Après avoir montré des signes d’apaisement vis-à-vis de l’Ukraine, le président russe brandit de nouvelles menaces et désigne un ennemi : l’Occident.

Tous ceux qui en ces fêtes de fin d’année seront passés par Prague et auront emprunté cette merveille qu’est le pont Charles auront remarqué en atteignant la vieille ville, sur l’autre rive de la Vltava, une banderole barrant le fronton de l’église du Saint-Sauveur : "Vaclave dekujeme", Vaclav merci ! Un hommage rendu par les Praguois à Vaclav Havel, leur premier président après la chute du rideau de fer et la libération du joug communiste. Cette même ferveur pour celui qui a réussi, sans effusion de sang, ce qu’on a appelé "la révolution de velours", on la retrouve quelques kilomètres plus loin sur la place Venceslas. Le lieu où Gottwald, le premier dirigeant communiste faisait défiler ses milices, en 1948.

Là aussi où Jan Pallach, un étudiant de 21 ans, s’est immolé par le feu le 16 janvier 1969 parce que les chars soviétiques avaient mis fin au Printemps de Prague et aux espoirs de libéralisation d’un régime totalitaire qu’Alexandre Dubcek avait rêvé d’humaniser. Sur cette place, donc, c’est un immense portrait de Vaclav Havel qui a été accroché à la façade du Musée national, tandis que devant la statue de Venceslas des dizaines de bougies commémorent la disparition, il y a deux ans, de celui auquel les Tchèques rendent ainsi hommage et qui continue à incarner pour eux l’homme de la résistance aux Russes.
Une méfiance à l’égard de Moscou

C’est toujours une expérience intéressante d’aller dans un de ces pays, Tchéquie, Slovaquie, Hongrie, Pologne, Lituanie, Estonie, etc. qui, pendant plus de quarante ans, ont vécu dans l’empire soviétique. Car, pour avoir été leurrés et asservis pendant si longtemps, ils en ont gardé une méfiance à l’égard de Moscou bien plus vive que la nôtre. Et pour cause.

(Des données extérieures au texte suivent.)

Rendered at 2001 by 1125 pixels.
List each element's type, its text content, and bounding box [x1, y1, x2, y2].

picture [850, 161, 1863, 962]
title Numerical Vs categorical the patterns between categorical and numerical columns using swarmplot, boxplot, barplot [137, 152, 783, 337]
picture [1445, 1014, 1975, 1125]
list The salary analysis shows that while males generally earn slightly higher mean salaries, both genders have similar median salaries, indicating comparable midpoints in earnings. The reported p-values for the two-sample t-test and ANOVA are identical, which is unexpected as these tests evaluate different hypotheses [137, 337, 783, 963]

Surtout lorsque, paraissant brutalement changer d’avis et de direction après avoir montré des signes d’apaisement à propos de l’Ukraine, le maître du Kremlin change de ton. C’était vendredi et Poutine par un message vidéo s’adressait aux membres de l’expédition au pôle Sud de la société géographique russe. Une circonstance en apparence banale. C’est pourtant celle qu’il a choisie pour définir une nouvelle doctrine stratégique et désigner l’ennemi de la Russie.

Les menaces de Poutine

La doctrine est pour le moins menaçante puisque le président russe annonce que son pays "pourrait utiliser des missiles conventionnels de précision comme mesure de dissuasion stratégique". Et il énumère les cas où ces mesures pourraient être prises, comme "la présence de forces militaires étrangères sur le territoire des voisins de la Russie". Quand on regarde une carte, on constate que cinq pays occidentaux ou se considérant comme proches de l’Occident ont une frontière commune avec la Russie et certains d’entre eux des forces "étrangères" sur leur territoire : la Norvège, la Pologne, l’Estonie, la Lituanie et bien sûr l’Ukraine. Quatre de ces cinq pays appartiennent à l’Otan.

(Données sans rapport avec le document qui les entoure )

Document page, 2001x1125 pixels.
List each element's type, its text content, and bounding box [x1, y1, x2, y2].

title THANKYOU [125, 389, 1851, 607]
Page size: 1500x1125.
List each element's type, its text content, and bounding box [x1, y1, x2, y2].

C’est d’ailleurs bien là le noeud du problème. En désignant, dans le même enregistrement vidéo, l’Otan comme la première menace pour son pays, Poutine a répondu au vote du Parlement ukrainien qui, par une énorme majorité, avait décidé de suspendre le statut de pays non aligné. Un statut que l’ancien président Ianoukovitch avait imposé en 2010, sous la pression de Moscou. Un pas de plus vers l’adhésion au Traité de l’Atlantique Nord.

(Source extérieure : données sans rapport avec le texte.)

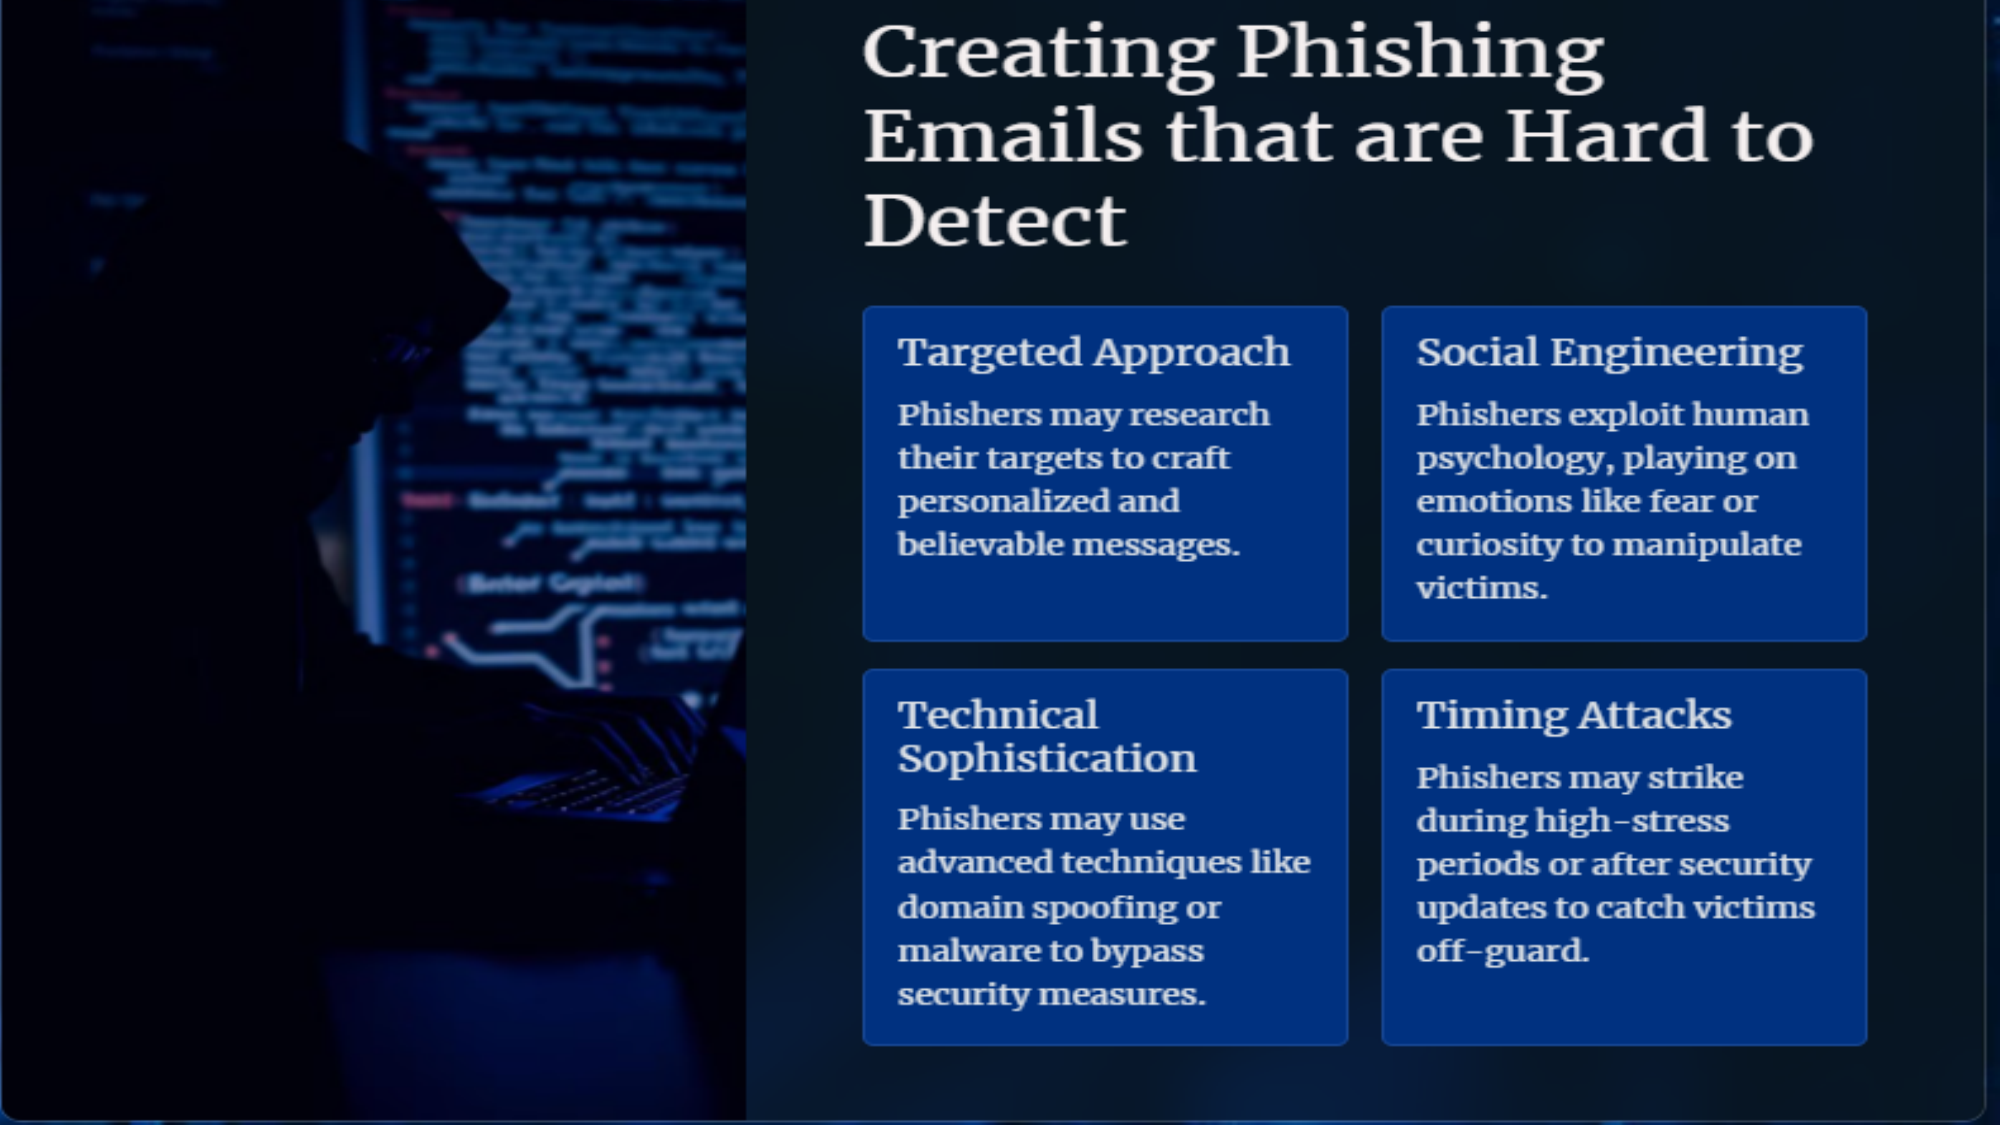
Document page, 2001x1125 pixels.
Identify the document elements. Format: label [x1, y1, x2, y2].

list [0, 0, 2000, 1125]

Les optimistes verront là un simple avertissement à l’Occident de ne pas accepter que l’Ukraine devienne membre de l’Otan. Les réalistes, dont beaucoup se trouvent précisément dans les anciennes Républiques populaires, comme la Tchéquie, devineront dans ces menaces de Vladimir Poutine le souhait de neutraliser les voisins les plus proches de ses frontières. Mais, dans tous les cas, il s’agit très probablement, au moment où l’économie russe va si mal, d’une nouvelle escalade nationaliste pour faire oublier ses énormes difficultés au pays.